Arcelor-Mittal: le soufle glacial de l’économie mondiale

L’annonce par la direction d’Arcelor-Mittal de la fermeture définitive de la phase à chaud liégeoise plonge toute une région dans le désarroi. Mes pensées et mes prières vont vers ces centaines de personnes qui vont perdre leur emploi suite à cette décision. Pour tous, il s’agit d’un coup de massue. Pour les plus précarisés – ceux qui ont des emprunts à rembourser – il y a, en outre, l’angoisse de perdre le peu qu’ils possèdent et de plonger dans la misère.
Ce drame ne peut cependant nous paralyser. Si une porte se referme sur notre passé industriel, une autre doit s’ouvrir sur notre avenir. La réactivité des autorités politiques, le dynamisme du secteur économique, la créativité de jeunes entrepreneurs et la solidarité de tous, doivent faire en sorte que les liégeois relèvent une fois de plus le défi que leur lance leur histoire.
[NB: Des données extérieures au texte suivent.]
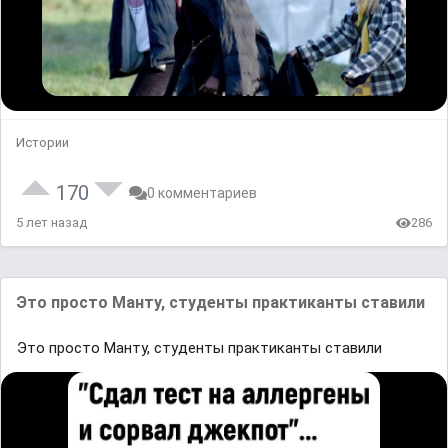
Истории
170
0 комментариев
5 лет назад
286
Это просто Манту, студенты практиканты ставили
Это просто Манту, студенты практиканты ставили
Il n’empêche… Pareille décision prise par un capital apatride, au nom d’une recherche de rentabilité dégagée de toute responsabilité sociale, doit une fois de plus nous inviter à repenser notre système économique. La mondialisation ne peut dégénérer en glaciation des rapports humains. Pour contrer cela, il est urgent qu’à l’économie sans frontière corresponde une autorité de tutelle politique crédible. Comme l’écrivait Benoît XVI: « Pour le gouvernement de l’économie mondiale, pour assainir les économies frappées par la crise, pour prévenir son aggravation et de plus grands déséquilibres, pour procéder à un souhaitable désarmement intégral, pour arriver à la sécurité alimentaire et à la paix, pour assurer la protection de l’environnement et pour réguler les flux migratoires, il est urgent que soit mise en place une véritable Autorité politique mondiale telle qu’elle a déjà été esquissée par mon Prédécesseur, le bienheureux Jean XXIII. (…) Une telle Autorité devra évidemment posséder la faculté de faire respecter ses décisions par les différentes parties, ainsi que les mesures coordonnées adoptées par les divers forums internationaux ». (Encyclique Caritas in Veritate n°67)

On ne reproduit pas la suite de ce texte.